7.4 SAUM FOR THE SICK
The elderly and patients with chronic or terminal illness are permanently excused from saum. They can choose to feed the poor instead or their heirs can make up their missed saum (qadha) if they die. Patients with curable illnesses, pregnant or breasfeeding women, women in haidh or nifaas are temporarily excused from saum but they have to make up (qadha al saum) before the next Ramadhan. Saum in haidh or nifaas is invalid. Hypoglycemia and dehydration are prevented by prohibition of continuous saum and encouragement of early iftaar and late suhuur. Diabetics should consult trusted physicians before saum. The following do not nullify saum: drugs applied externally on the skin, eye drops, nose drops (if not swallowed), injections (sub-cutaneous, intra-muscular, and intra-venous), and sub lingual tablets. Elective medical procedure should be delayed until after saum. The following nullify saum: inhalants, nourishing i.v. injections, drugs taken orally or rectally.

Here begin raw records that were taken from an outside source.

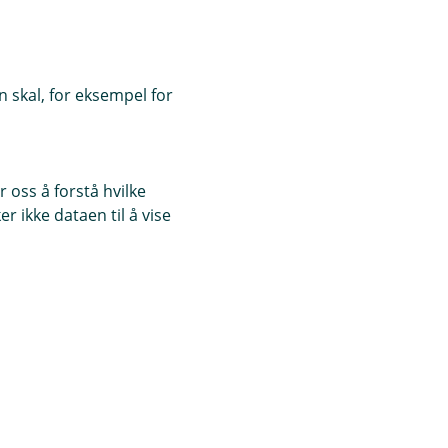
 skal, for eksempel for
 oss å forstå hvilke
r ikke dataen til å vise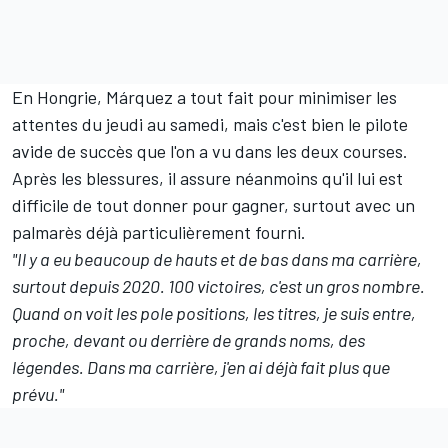
En Hongrie, Márquez a tout fait pour minimiser les
attentes du jeudi au samedi, mais c'est bien le pilote
avide de succès que l'on a vu dans les deux courses.
Après les blessures, il assure néanmoins qu'il lui est
difficile de tout donner pour gagner, surtout avec un
palmarès déjà particulièrement fourni.
"Il y a eu beaucoup de hauts et de bas dans ma carrière,
surtout depuis 2020. 100 victoires, c'est un gros nombre.
Quand on voit les pole positions, les titres, je suis entre,
proche, devant ou derrière de grands noms, des
légendes. Dans ma carrière, j'en ai déjà fait plus que
prévu."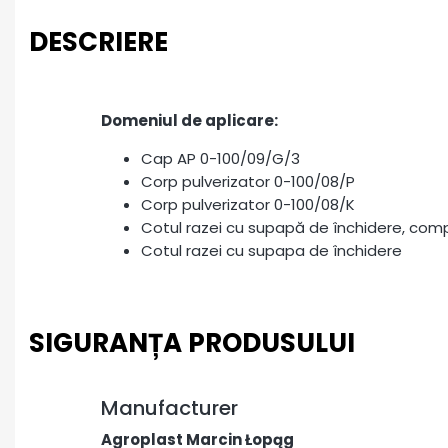
DESCRIERE
Domeniul de aplicare:
Cap AP 0-100/09/G/3
Corp pulverizator 0-100/08/P
Corp pulverizator 0-100/08/K
Cotul razei cu supapă de închidere, com
Cotul razei cu supapa de închidere
SIGURANȚA PRODUSULUI
Manufacturer
Agroplast Marcin Łopąg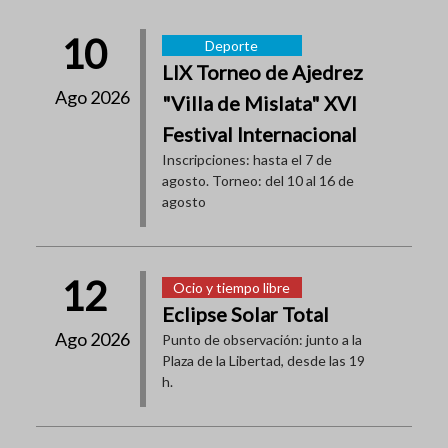
10
Deporte
LIX Torneo de Ajedrez
Ago 2026
"Villa de Mislata" XVI
Festival Internacional
Inscripciones: hasta el 7 de
agosto. Torneo: del 10 al 16 de
agosto
12
Ocio y tiempo libre
Eclipse Solar Total
Ago 2026
Punto de observación: junto a la
Plaza de la Libertad, desde las 19
h.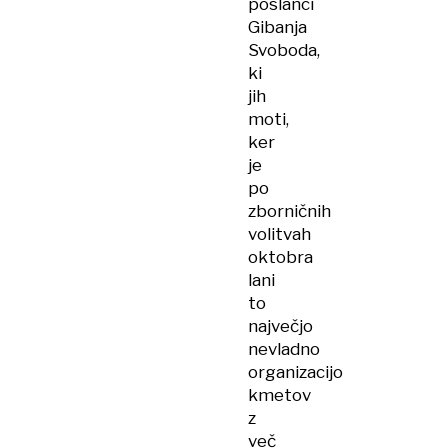
poslanci
Gibanja
Svoboda,
ki
jih
moti,
ker
je
po
zborničnih
volitvah
oktobra
lani
to
največjo
nevladno
organizacijo
kmetov
z
več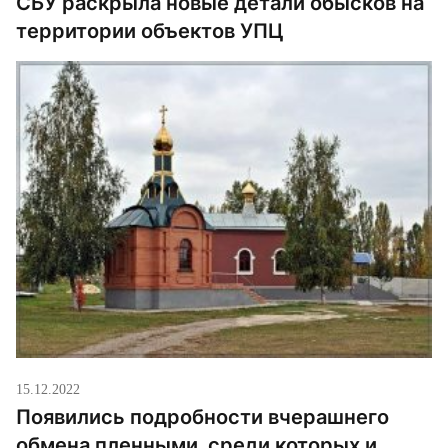
СБУ раскрыла новые детали обысков на
территории объектов УПЦ
15.12.2022
Появились подробности вчерашнего
обмена пленными, среди которых и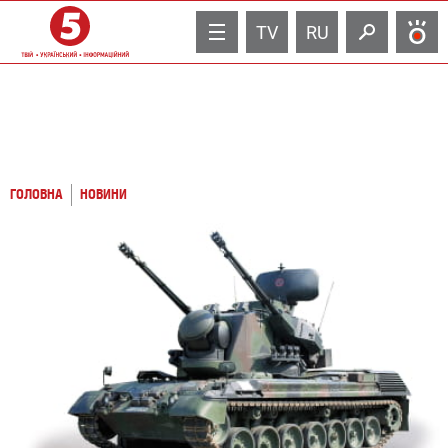
TV
RU
ГОЛОВНА
НОВИНИ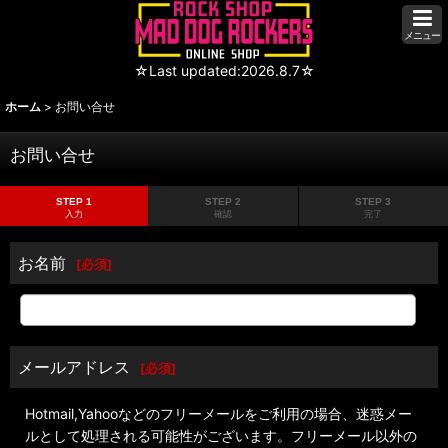
メニュー
☆Last updated:2026.8.7☆
ホーム
>
お問い合せ
お問い合せ
STEP 1
STEP 2
STEP 3
入力
確認
完了
お名前
[
必須
]
メールアドレス
[
必須
]
Hotmail,Yahooなどのフリーメールをご利用の場合、迷惑メー
ルとして処理される可能性がございます。フリーメール以外の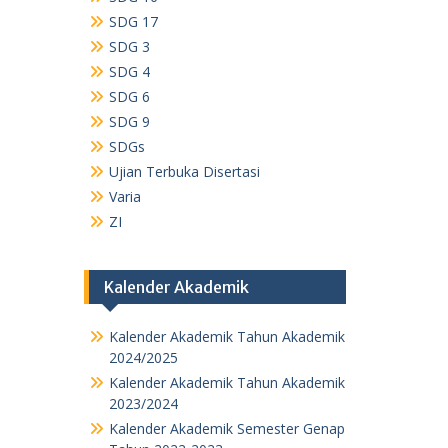
SDG 17
SDG 3
SDG 4
SDG 6
SDG 9
SDGs
Ujian Terbuka Disertasi
Varia
ZI
Kalender Akademik
Kalender Akademik Tahun Akademik
2024/2025
Kalender Akademik Tahun Akademik
2023/2024
Kalender Akademik Semester Genap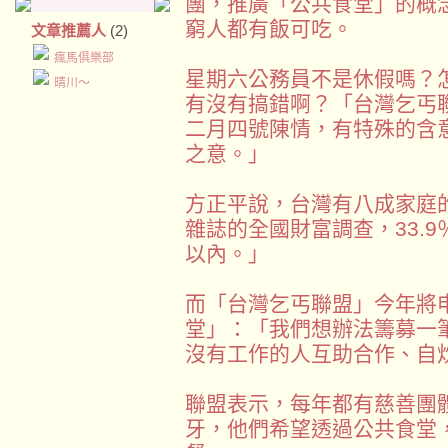
團，推廣「公共食堂」的概
窮人都有飯可吃。
文章推薦人
(2)
瘋馬俱樂部
星期六公務員不是休假嗎？
晴川～
有沒有搞錯啊？「台灣乞丐
二月四號陳情，有特殊的含
之意。」
方正平說，台灣有八成家庭
雜誌的全國財富調查，33.
以內。」
而「台灣乞丐聯盟」今年將
堂」：「我們想辦法籌募一
沒有工作的人互助合作、自
聯盟表示，每年都有慈善團
牙，他們希望透過公共食堂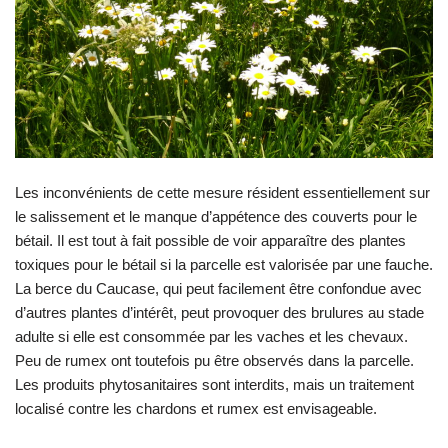
Les inconvénients de cette mesure résident essentiellement sur
le salissement et le manque d’appétence des couverts pour le
bétail. Il est tout à fait possible de voir apparaître des plantes
toxiques pour le bétail si la parcelle est valorisée par une fauche.
La berce du Caucase, qui peut facilement être confondue avec
d’autres plantes d’intérêt, peut provoquer des brulures au stade
adulte si elle est consommée par les vaches et les chevaux.
Peu de rumex ont toutefois pu être observés dans la parcelle.
Les produits phytosanitaires sont interdits, mais un traitement
localisé contre les chardons et rumex est envisageable.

7.5 HAJJ FOR THE SICK, hajj al mariidh
The physically disabled can circumbulate the ka’aba riding on a vehicle or being carried by another person. The weak can leave Muzdalifat earlier to avoid the crowds. The very old and those with debilitating chronic diseases can ask another person to perform hajj on their behalf. However if the disease is curable it is better to delay hajj until the next year. In case of a fracture, hajj is stopped and is repeated the next year. If disease occurs during hajj, the sick can be carried to Arafat because al hajj Arafat and missing Arafat is missing the whole hajj. They are assisted to complete the other rites as much as is possible.